A cashier hands a customer a free Trader Joe's shopping bag on opening day in San Antonio.
After years of San Antonio begging on collective bended knee for a Trader Joe's, that shopping dream came true this morning.
Customers make their way carefully through opening-day crowds at Trader Joe's.
If you thought there would be mob scene at 8 a.m., you might have done what I did and waited until ... noon. Which was, of course, a mob scene. But the officers in the parking lot directing traffic did a fine job of making sure it was not an unhappy experience. And, once inside, it was a happy mob.
"I haven't had to haul out the pepper spray yet," joked one employee as she guided shoppers through a particularly knotty intersection near the cheeses.
"I thought it was fine, it's going very smooth," said a shopper.
Mary, who moved to San Antonio from the northern Midwest, has yearned all the while for a Trader Joe's to open. "I've waited five years for this," she said. Her shopping cart was only half full, and I saw her still shopping as I made my exit.
Open at the Quarry Extension, across the street from Quarry Market proper, the store is "about average size for a Trader Joe's," one of the busy employees told us. (He didn't know if Austin's store is bigger.)
When I finally got in line to pay up, my basket was just under a quarter full.
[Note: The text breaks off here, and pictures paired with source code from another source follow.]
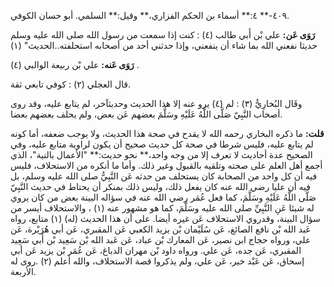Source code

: ٤٠٩-** ٤:** أسماء بن الحكم الفزاري،** وقيل:** السلمي. أبو حسان الكوفي.

**رَوَى عَن:** علي بْن أَبي طالب (٤) : كنت إذا سمعت من رسول الله صلى الله عليه وسلم حديثا نفعني الله بما شاء أن ينفعني، وإذا حدثني أحد من أصحابه استحلفته..الحديث" (١)

**رَوَى عَنه:** علي بْن ربيعة الوالبي (٤) .

قال العجلي (٢) : كوفي تابعي ثقة.

وقَال البُخارِيُّ (٣) : لم (٤) يرو عنه إلا هذا الحديث وحديثآخر، لم يتابع عليه، وقد روى أصحاب النَّبِيّ صَلَّى اللَّهُ عَلَيْهِ وسَلَّمَ بعضهم عَن بعض، ولم يحلف بعضهم بعضا.

**قلت:** ما ذكره البخاري رحمه الله لا يقدح في صحة هذا الحديث، ولا يوجب ضعفه، أما كونه لم يتابع عليه، فليس شرطا في صحة كل حديث صحيح أن يكون لراوية متابع عليه، وفي الصحيح عدة أحاديث لا تعرف إلا من وجه واحد،** نحو حديث:** "الأعمال بالنية"، الذي أجمع أهل العلم على صحته وتلقيه بالقبول وغير ذلك. وأما ما أنكره من الاستحلاف، فليس فيه أن كل واحد من الصحابة كان يستحلف من حدثه عَن النَّبِيُّ صلى الله عليه وسلم، بل فيه أن عليا رضي الله عنه كان يفعل ذلك، وليس ذلك بمنكر أن يحتاط في حديث النَّبِيّ صَلَّى اللَّهُ عَلَيْهِ وسَلَّمَ، كما فعل عُمَر رضي الله عنه في سؤاله البينة بعض من كان يروي له شيئا عَنِ النَّبِيِّ صلى الله عليه وسَلَّمَ، كما هو مشهور عنه (١) ، والاستحلاف أيسر من سؤال البينة، وقدروي الاستحلاف عَن غيره أيضا. على أن هذا الحديث (له) (١) متابع، رواه عَبد الله بْن نافع الصائغ، عَن سُلَيْمان بْن يزيد الكعبي عَن المقبري، عَن أبي هُرَيْرة، عَن علي، ورواه حجاج ابن نصير، عَن المعارك بْن عباد، عَن عَبد الله بْن سَعِيد بْن أَبي سَعِيد المقبري، عَن جده، عَن علي. ورواه داود بْن مهران الدباغ، عَن عُمَر بْن يزيد عَن أبي إسحاق، عَن عَبْد خير، عَن علي، ولم يذكروا قصة الاستحلاف، والله أعلم (٢) .روى له الأربعة.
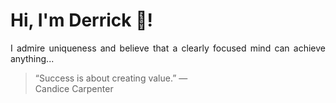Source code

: # Hi, I'm Derrick 👋!
<p align="justify">I admire uniqueness and believe that a clearly focused mind can achieve anything...</p> 
<!-- #quote-start -->
<blockquote>&ldquo;Success is about creating value.&rdquo; &mdash; <footer>Candice Carpenter</footer></blockquote>
<!-- #quote-end -->
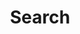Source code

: ---
title: "Search" # in any language you want
layout: "search" # is necessary
# url: "/archive"
# description: "Description for Search"
summary: "search"
placeholder: "Find your favorite post here."
---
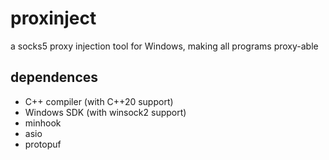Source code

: # proxinject

a socks5 proxy injection tool for Windows, making all programs proxy-able

## dependences

- C++ compiler (with C++20 support)
- Windows SDK (with winsock2 support)
- minhook
- asio
- protopuf
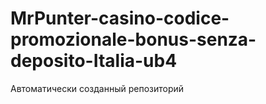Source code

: # MrPunter-casino-codice-promozionale-bonus-senza-deposito-Italia-ub4
Автоматически созданный репозиторий
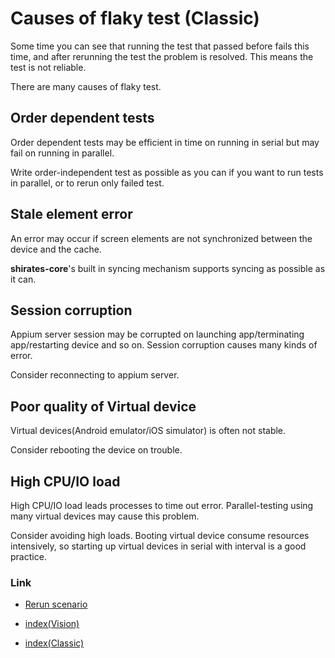 # Causes of flaky test (Classic)

Some time you can see that running the test that passed before fails this time, and after rerunning the test the problem
is resolved. This means the test is not reliable.

There are many causes of flaky test.

## Order dependent tests

Order dependent tests may be efficient in time on running in serial but may fail on running in parallel.

Write order-independent test as possible as you can if you want to run tests in parallel, or to rerun only failed test.

## Stale element error

An error may occur if screen elements are not synchronized between the device and the cache.

**shirates-core**'s built in syncing mechanism supports syncing as possible as it can.

## Session corruption

Appium server session may be corrupted on launching app/terminating app/restarting device and so on. Session corruption
causes many kinds of error.

Consider reconnecting to appium server.

## Poor quality of Virtual device

Virtual devices(Android emulator/iOS simulator) is often not stable.

Consider rebooting the device on trouble.

## High CPU/IO load

High CPU/IO load leads processes to time out error. Parallel-testing using many virtual devices may cause this problem.

Consider avoiding high loads. Booting virtual device consume resources intensively, so starting up virtual devices in
serial with interval is a good practice.

### Link

- [Rerun scenario](rerun_scenario.md)


- [index(Vision)](../../index.md)
- [index(Classic)](../../classic/index.md)
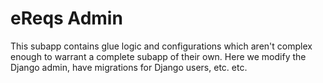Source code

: # eReqs Admin

This subapp contains glue logic and configurations which aren't complex enough
to warrant a complete subapp of their own. Here we modify the Django admin,
have migrations for Django users, etc. etc.

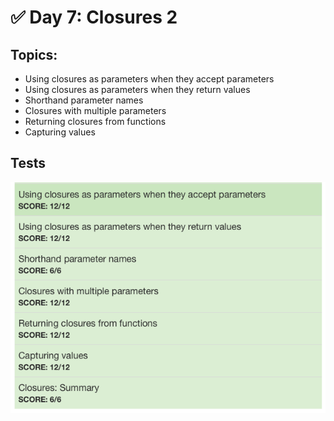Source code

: # :white_check_mark: Day 7: Closures 2

## Topics:

* Using closures as parameters when they accept parameters
* Using closures as parameters when they return values
* Shorthand parameter names
* Closures with multiple parameters
* Returning closures from functions
* Capturing values 


## Tests

![Day7Tests](day7tests.png)
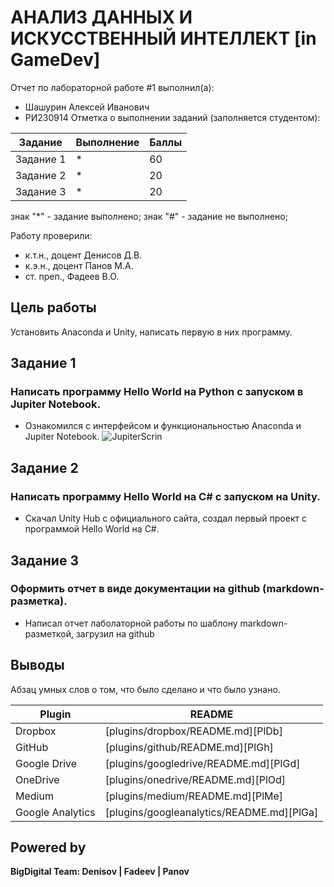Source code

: # АНАЛИЗ ДАННЫХ И ИСКУССТВЕННЫЙ ИНТЕЛЛЕКТ [in GameDev]
Отчет по лабораторной работе #1 выполнил(а):
- Шашурин Алексей Иванович
- РИ230914
Отметка о выполнении заданий (заполняется студентом):

| Задание | Выполнение | Баллы |
| ------ | ------ | ------ |
| Задание 1 | * | 60 |
| Задание 2 | * | 20 |Ы
| Задание 3 | * | 20 |

знак "*" - задание выполнено; знак "#" - задание не выполнено;

Работу проверили:
- к.т.н., доцент Денисов Д.В.
- к.э.н., доцент Панов М.А.
- ст. преп., Фадеев В.О.

## Цель работы
Установить Anaconda и Unity, написать первую в них программу.

## Задание 1
### Написать программу Hello World на Python с запуском в Jupiter Notebook.

- Ознакомился с интерфейсом и функциональностью Anaconda и Jupiter Notebook.
![JupiterScrin](Lab1/JupiterScrin.png)


## Задание 2
### Написать программу Hello World на C# с запуском на Unity. 

- Скачал Unity Hub с официального сайта, создал первый проект с программой Hello World на C#.


## Задание 3
### Оформить отчет в виде документации на github (markdown-разметка).

- Написал отчет лаболаторной работы по шаблону markdown-разметкой, загрузил на github


## Выводы

Абзац умных слов о том, что было сделано и что было узнано.

| Plugin | README |
| ------ | ------ |
| Dropbox | [plugins/dropbox/README.md][PlDb] |
| GitHub | [plugins/github/README.md][PlGh] |
| Google Drive | [plugins/googledrive/README.md][PlGd] |
| OneDrive | [plugins/onedrive/README.md][PlOd] |
| Medium | [plugins/medium/README.md][PlMe] |
| Google Analytics | [plugins/googleanalytics/README.md][PlGa] |

## Powered by

**BigDigital Team: Denisov | Fadeev | Panov**
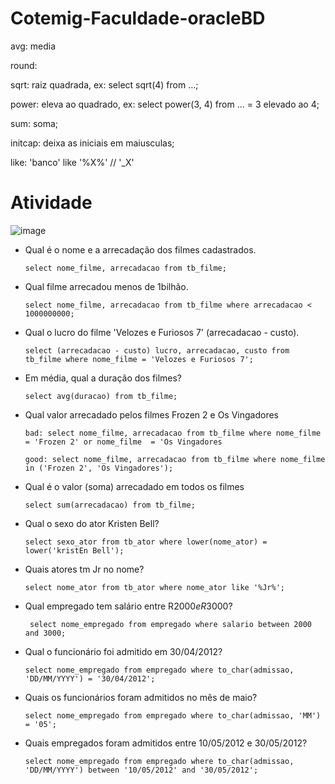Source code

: # Cotemig-Faculdade-oracleBD

  avg: media
  
  round: 
  
  sqrt: raiz quadrada,
      ex: select sqrt(4) from ...;
      
  power: eleva ao quadrado,
      ex: select power(3, 4) from ... = 3 elevado ao 4;
      
  sum: soma;
  
  initcap: deixa as iniciais em maiusculas;
  
  like: 'banco' like '%X%' // '_X'
  
#  Atividade <br />
  ![image](https://user-images.githubusercontent.com/48488987/159388224-0e4a420e-3df0-42cb-bb16-6b24991ef7ed.png)
  
  - Qual é o nome e a arrecadação dos filmes cadastrados.
  
        select nome_filme, arrecadacao from tb_filme;

  - Qual filme arrecadou menos de 1bilhão.
  
        select nome_filme, arrecadacao from tb_filme where arrecadacao < 1000000000;

  - Qual o lucro do filme 'Velozes e Furiosos 7' (arrecadacao - custo).
  
        select (arrecadacao - custo) lucro, arrecadacao, custo from tb_filme where nome_filme = 'Velozes e Furiosos 7';

  - Em média, qual a duração dos filmes?
  
        select avg(duracao) from tb_filme;

  - Qual valor arrecadado pelos filmes Frozen 2 e Os Vingadores
  
        bad: select nome_filme, arrecadacao from tb_filme where nome_filme = 'Frozen 2' or nome_filme  = 'Os Vingadores
  
        good: select nome_filme, arrecadacao from tb_filme where nome_filme in ('Frozen 2', 'Os Vingadores');

  - Qual é o valor (soma) arrecadado em todos os filmes
  
        select sum(arrecadacao) from tb_filme;

  - Qual o sexo do ator Kristen Bell?
  
        select sexo_ator from tb_ator where lower(nome_ator) = lower('kristEn Bell');

  - Quais atores tm Jr no nome?
  
        select nome_ator from tb_ator where nome_ator like '%Jr%';
  
  - Qual empregado tem salário entre R$2000 e R$3000?
         
         select nome_empregado from empregado where salario between 2000 and 3000;

  - Qual o funcionário foi admitido em 30/04/2012?
  
        select nome_empregado from empregado where to_char(admissao, 'DD/MM/YYYY') = '30/04/2012';
        
  - Quais os funcionários foram admitidos no mês de maio?

        select nome_empregado from empregado where to_char(admissao, 'MM') = '05';
  
  - Quais empregados foram admitidos entre 10/05/2012 e 30/05/2012?
        
        select nome_empregado from empregado where to_char(admissao, 'DD/MM/YYYY') between '10/05/2012' and '30/05/2012';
Judging it with an eye well-honed by some of the city's other stores, I figured I'd purchased close to $100 worth of stuff. I was going to be surprised.
Into the basket (not in this order, necessarily) went wine. No, there was none of Trader Joe's label of very good reserve pinot noir on the shelves. "Try around February. We don't get much and it sells out in less than a month," said the wine clerk. "Oh, and our employees tend to grab up most of it."
Duly warned, I promised I'd be pestering him again after the first of the year. In the meantime, I picked up another passion, a very dry, pink sparkler from Bourgogne at a little more than $10. A slab of Compte cheese to go with that and a black olive demi-baguette kept this lovely, movie-time snack for two much less than $20.
From shiny eggplants to nicely trimmed leeks, the produce attracts crowds.
The fresh produce aisles also drew the crowds. They were moving through single file, more or less patiently. My eye caught on the $1.19 Hass avocados, the package of two fat, already trimmed leeks, salad mixes, Persian cucumbers and Trader Joe's own salad dressings. The creamy cilantro went into my basket.
I bought food gifts for buddies not as fortunate as I, who were at work instead of shopping. A bag of Trader Joe's organic popcorn, some stone-ground, whole-grain crackers and an Italian soda went into the cart for my husband. Another friend will get a hefty bar of Trader Joe's chocolate with hazelnuts. I even bought some of Trader Joe's cat food. We'll see how that goes down with my picky feline tasters.
Fresh flowers at value prices.
Fresh flowers are a luxury that I had to cut back on when the $4 bundles of fresh alstromaria went away at my neighborhood supermarket. Here, though, I picked up a bouquet of alstromeria -- plus zinnias and one fragrant lily, for $3.99. That offer, right there, will bring me back on a weekly basis.
Finally, for dinner, I picked up a full Indian meal for two of Trader Joe's Chicken Tikka Masala with rice, Baingan Bharta (Eggplant Curry) and Channa Masala, a spicy stew of vegetables and garbanzo beans.
I did not buy any Cookie Butter. Despite months of watching every foodie geek on Twitter rave about this product, I managed to pick it up, then put it back down. This, after checking the calorie count. Doing this once, though, doesn't mean I will resist next time.
My total at the cash register, or the digital equivalent thereof, was a little more than -- surprise -- $62.
As I made my way out, I heard one customer ask a clerk, "When will it slow down?"
"Oh, try back in January of February," he responded.